» **WORK TASK**
In the records below, tally the lines that contain the word "código" and give only that number.

» **TASK DATA**
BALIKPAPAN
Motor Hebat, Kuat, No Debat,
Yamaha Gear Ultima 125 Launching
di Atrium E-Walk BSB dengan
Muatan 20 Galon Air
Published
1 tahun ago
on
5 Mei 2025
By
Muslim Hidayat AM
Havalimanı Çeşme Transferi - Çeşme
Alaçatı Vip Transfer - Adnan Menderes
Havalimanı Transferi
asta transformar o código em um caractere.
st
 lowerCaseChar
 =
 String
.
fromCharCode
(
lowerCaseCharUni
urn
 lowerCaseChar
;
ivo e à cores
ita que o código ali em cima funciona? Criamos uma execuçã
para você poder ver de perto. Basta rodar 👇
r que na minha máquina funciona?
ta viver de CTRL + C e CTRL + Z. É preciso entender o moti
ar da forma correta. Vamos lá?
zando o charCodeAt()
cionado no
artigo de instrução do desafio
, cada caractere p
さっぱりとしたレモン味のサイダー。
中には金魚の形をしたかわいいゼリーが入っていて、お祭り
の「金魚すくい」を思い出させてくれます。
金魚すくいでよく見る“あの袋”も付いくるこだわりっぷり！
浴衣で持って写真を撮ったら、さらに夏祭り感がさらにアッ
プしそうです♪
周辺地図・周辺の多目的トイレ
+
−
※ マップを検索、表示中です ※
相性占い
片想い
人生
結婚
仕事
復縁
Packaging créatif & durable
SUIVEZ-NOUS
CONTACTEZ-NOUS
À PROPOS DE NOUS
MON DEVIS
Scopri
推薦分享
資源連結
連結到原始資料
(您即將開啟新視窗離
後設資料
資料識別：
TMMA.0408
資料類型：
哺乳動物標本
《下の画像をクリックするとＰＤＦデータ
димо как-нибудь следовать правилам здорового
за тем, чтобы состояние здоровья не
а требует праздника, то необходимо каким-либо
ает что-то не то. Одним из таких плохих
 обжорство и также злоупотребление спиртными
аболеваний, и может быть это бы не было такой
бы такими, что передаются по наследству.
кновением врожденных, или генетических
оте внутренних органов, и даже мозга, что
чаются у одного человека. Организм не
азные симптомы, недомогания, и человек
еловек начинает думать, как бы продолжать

» **REPLY**
2